== Segment start ==
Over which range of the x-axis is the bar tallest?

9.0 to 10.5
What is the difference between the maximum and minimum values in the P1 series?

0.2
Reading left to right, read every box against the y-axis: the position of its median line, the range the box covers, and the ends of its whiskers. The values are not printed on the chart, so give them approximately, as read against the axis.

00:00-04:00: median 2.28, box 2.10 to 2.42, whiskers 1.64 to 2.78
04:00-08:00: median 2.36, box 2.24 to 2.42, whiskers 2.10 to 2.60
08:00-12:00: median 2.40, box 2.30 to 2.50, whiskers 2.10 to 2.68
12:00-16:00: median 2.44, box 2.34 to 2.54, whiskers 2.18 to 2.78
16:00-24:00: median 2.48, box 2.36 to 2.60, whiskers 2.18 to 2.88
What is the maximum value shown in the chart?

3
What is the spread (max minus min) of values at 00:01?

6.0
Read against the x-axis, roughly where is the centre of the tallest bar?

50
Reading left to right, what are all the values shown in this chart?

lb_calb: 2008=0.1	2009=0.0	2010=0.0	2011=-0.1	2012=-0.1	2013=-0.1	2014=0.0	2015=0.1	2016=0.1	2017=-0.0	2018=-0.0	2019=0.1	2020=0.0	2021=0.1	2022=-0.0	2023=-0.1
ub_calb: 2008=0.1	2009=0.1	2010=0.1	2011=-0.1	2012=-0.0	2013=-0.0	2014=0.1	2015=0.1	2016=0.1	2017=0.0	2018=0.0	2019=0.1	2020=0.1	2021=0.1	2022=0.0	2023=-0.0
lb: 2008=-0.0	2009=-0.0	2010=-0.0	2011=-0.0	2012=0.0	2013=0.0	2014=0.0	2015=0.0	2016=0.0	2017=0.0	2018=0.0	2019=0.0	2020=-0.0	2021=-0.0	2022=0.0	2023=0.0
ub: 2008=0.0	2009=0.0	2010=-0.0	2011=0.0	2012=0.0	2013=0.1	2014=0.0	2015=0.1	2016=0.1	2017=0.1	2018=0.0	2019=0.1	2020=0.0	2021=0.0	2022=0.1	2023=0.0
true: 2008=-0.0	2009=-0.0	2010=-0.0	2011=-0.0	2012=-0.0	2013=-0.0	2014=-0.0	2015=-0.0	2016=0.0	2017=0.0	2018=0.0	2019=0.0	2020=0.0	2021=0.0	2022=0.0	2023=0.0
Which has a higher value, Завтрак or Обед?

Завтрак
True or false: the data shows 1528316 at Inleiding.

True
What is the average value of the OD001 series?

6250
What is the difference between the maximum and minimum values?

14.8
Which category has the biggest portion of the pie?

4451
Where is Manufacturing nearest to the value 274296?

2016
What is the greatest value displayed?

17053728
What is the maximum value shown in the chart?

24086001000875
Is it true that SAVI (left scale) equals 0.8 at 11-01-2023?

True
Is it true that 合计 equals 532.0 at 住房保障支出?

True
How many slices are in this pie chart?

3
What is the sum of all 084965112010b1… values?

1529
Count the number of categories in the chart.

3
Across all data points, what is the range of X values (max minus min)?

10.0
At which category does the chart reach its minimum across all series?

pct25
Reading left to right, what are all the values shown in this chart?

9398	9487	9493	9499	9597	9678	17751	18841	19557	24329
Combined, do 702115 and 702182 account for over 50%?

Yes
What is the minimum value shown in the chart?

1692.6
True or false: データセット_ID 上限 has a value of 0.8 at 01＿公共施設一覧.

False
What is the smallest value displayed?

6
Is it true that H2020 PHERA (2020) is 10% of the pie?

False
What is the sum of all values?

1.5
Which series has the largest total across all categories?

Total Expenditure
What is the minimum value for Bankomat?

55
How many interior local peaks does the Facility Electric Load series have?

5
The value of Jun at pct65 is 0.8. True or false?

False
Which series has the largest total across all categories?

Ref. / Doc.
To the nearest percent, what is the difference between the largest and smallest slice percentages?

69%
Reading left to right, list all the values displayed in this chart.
== Segment end ==
Problem details :: Copy out, unchanged, every line in the rows above that contains the word "this".

Expected answer ::
Reading left to right, what are all the values shown in this chart?
How many slices are in this pie chart?
Reading left to right, what are all the values shown in this chart?
Reading left to right, list all the values displayed in this chart.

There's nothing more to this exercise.